### Instructions to follow
Each record, minus any picture, should be returned exactly as written.

Image and design file data:
____

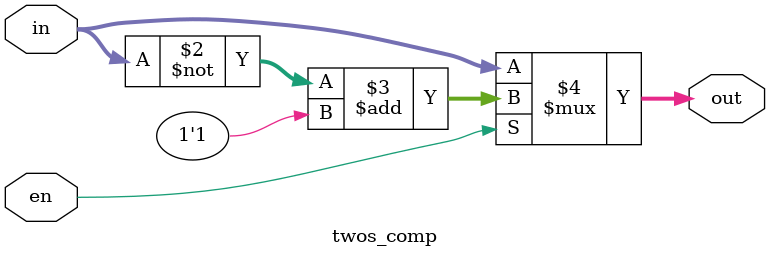
<source format=sv>
module twos_comp #(
  parameter WIDTH = 32
)(
  input  logic [WIDTH-1:0] in,
  input  logic en,
  output logic [WIDTH-1:0] out
);
  always_comb begin
    out = en ? (~in + 1'b1) : in;
  end
endmodule

</source>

____

### Your solution
<source format=sv>
module twos_comp #(
  parameter WIDTH = 32
)(
  input  logic [WIDTH-1:0] in,
  input  logic en,
  output logic [WIDTH-1:0] out
);
  always_comb begin
    out = en ? (~in + 1'b1) : in;
  end
endmodule

</source>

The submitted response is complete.